For the dedicated carnivores, especially the ones interested in “old-fashioned” humane agriculture, try Righteous Porkchop: Finding a Life and Good Food Beyond Factory Farms (William Morrow). Author Nicolette Hahn Niman is an environmental lawyer, animal-rights activist, and wife of Bill Niman, the founder of Niman Ranch. She discusses disease, waste disposal, and the hidden costs of factory farming accrued by environmental cleanup. She also stirs the pot by making the case that consumption of nonindustrial meat and being environmentally friendly aren’t necessarily at odds. (Whether you agree or not, you have to admit that Righteous Porkchop is a pretty fantastic title.)

Anthropology and eating cross paths in Catching Fire: How Cooking Made Us Human (Basic Books) by Richard Wrangham. Professor of biological anthropology at Harvard, Wrangham insists, “Cooked food does many … things. It makes our food safer … reduces spoilage. … (It) gave the first cooks biological advantages” — one of which was that energy devoted to digestion could be redirected to our brains. Lest vegetarians think he’s saying we’re carnivores at heart, note that he adds, “Even vegetarians thrive on cooked diets. We are cooks more than carnivores.” These ideas and others will give readers plenty to chew on.

Some of us take pleasure in knowing where our food comes from and connecting with it by growing, cooking, or at least assembling it ourselves. In Farm City, Novella Carpenter chronicles her experience as an urban farmer in the Bay Area. She expanded her backyard vegetable garden to include experiments with beekeeping and raising (and, yes, slaughtering) poultry, pigs and other animals.

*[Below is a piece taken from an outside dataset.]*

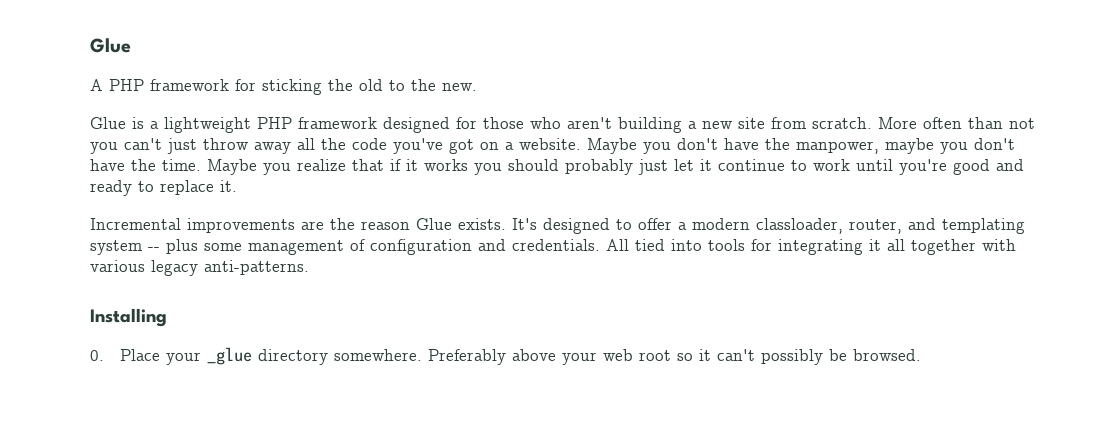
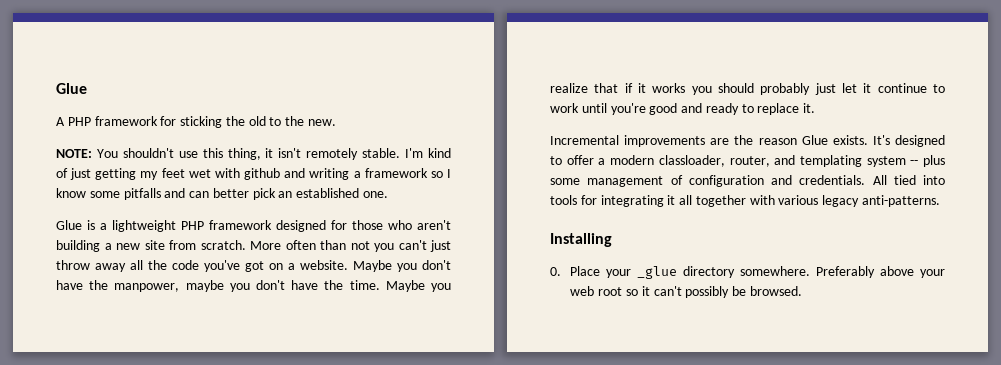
(477, 87) none -> [56,148,451,160] [56,168,451,180] [56,188,389,200] // NOTE: You shouldn't use this thing, it isn't remotely stable. I'm kind of just getting my feet wet with github and writing a framework so I know some pitfalls and can better pick an established one.

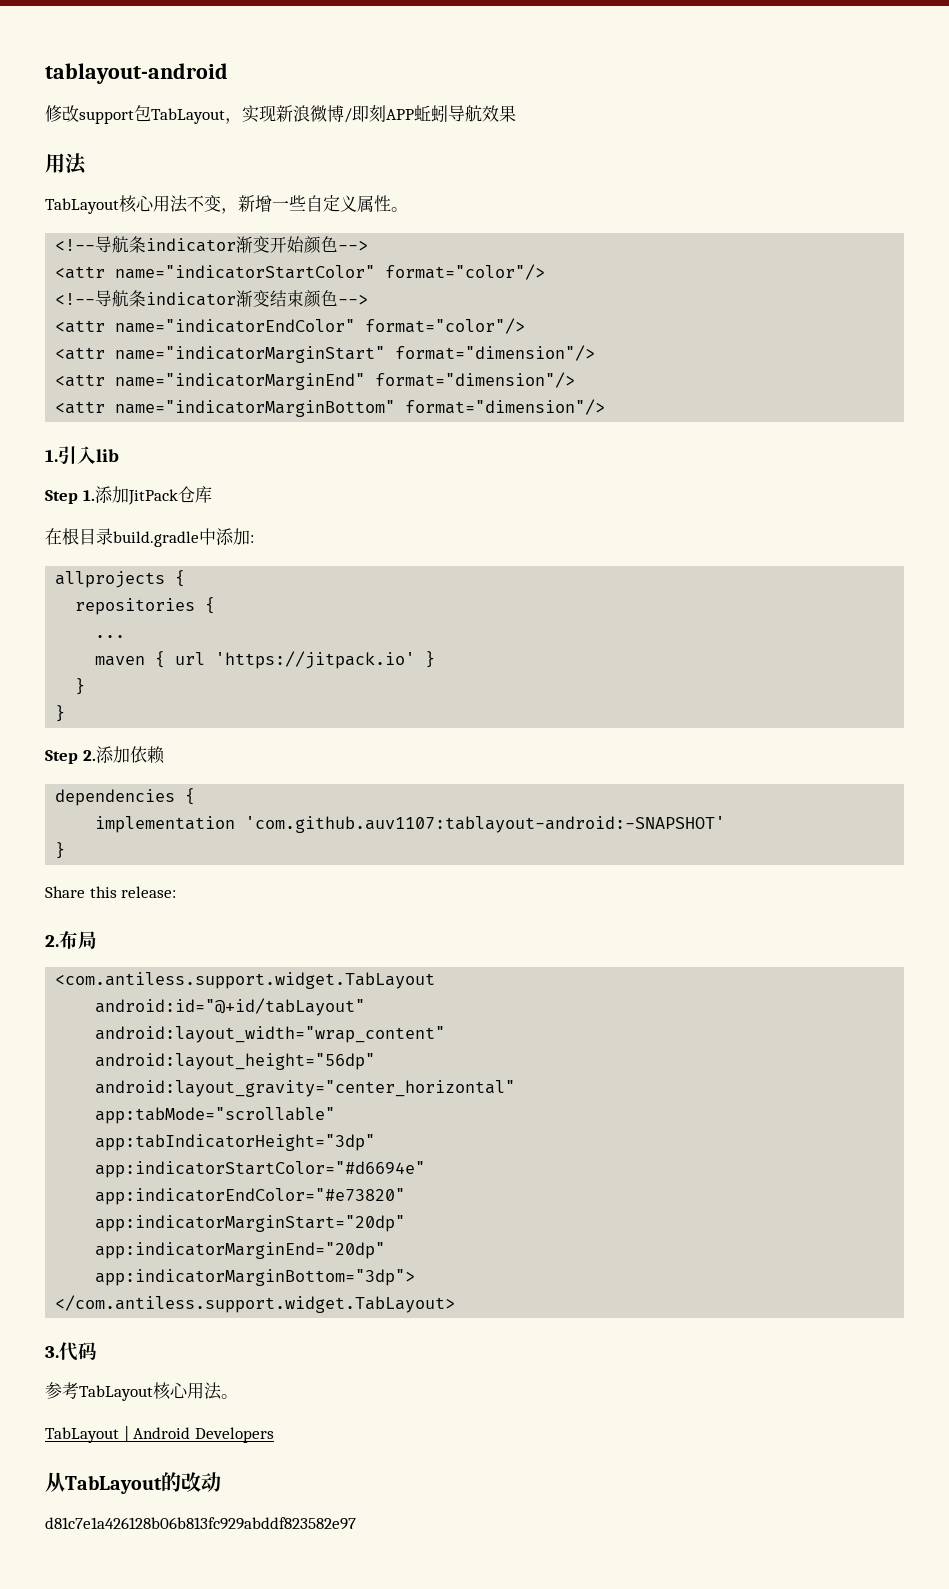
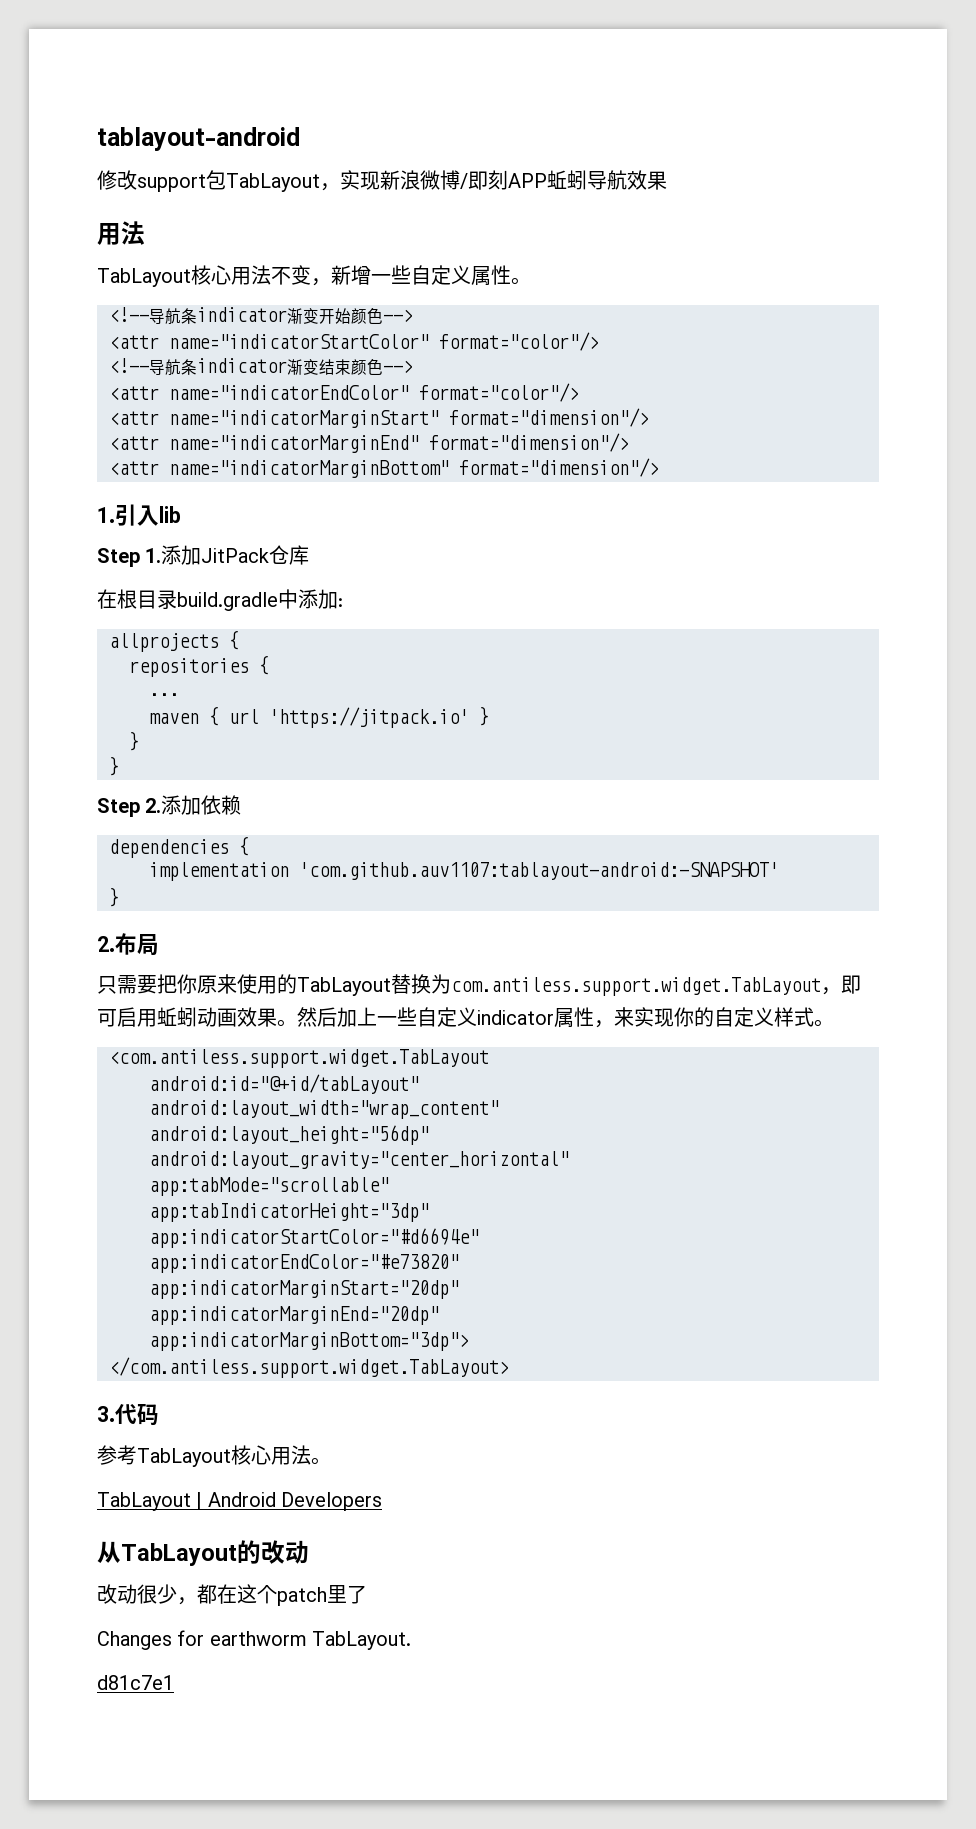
[45,886,177,898] // Share this release: -> (119, 897) none
(97, 940) none -> [97,974,861,996] [97,1007,834,1028] // 只需要把你原来使用的TabLayout替换为com.antiless.support.widget.TabLayout，即可启用蚯蚓动画效果。然后加上一些自定义indicator属性，来实现你的自定义样式。
[45,1517,356,1530] d81c7e1a426128b06b813fc929abddf823582e97 -> [97,1584,367,1606] [97,1630,412,1650] [97,1675,174,1690] 改动很少，都在这个patch里了 // Changes for earthworm TabLayout. // d81c7e1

On a lighter note, locavores and anyone interested in American culinary roots will appreciate The Food of a Younger Land: A Portrait of American Food — Before the National Highway System, Before Chain Restaurants, and Before Frozen Food, When the Nation’s Food Was Seasonal (Riverhead). Mark Kurlansky assembled works from the Federal Writers Projects about 1930s America and its people, food and culture. This collection, which includes pieces from such notables as Eudora Welty and Zora Neale Hurston, offers our fast-food nation a refreshing reminder of our all-but-lost rural and regional foods.

One caveat about giving these books as gifts. The way I see it, eating, like religion and political affiliation, is an intensely personal issue. Give these books out of generosity and good will, not because you aim to convert someone or serve up an extra helping of guilt. Maybe your gift will open someone’s eyes, or maybe it will spark a lively debate, but if nothing else, it’s likely to make them stop and think about what they eat. And after all, it’s the thought that counts.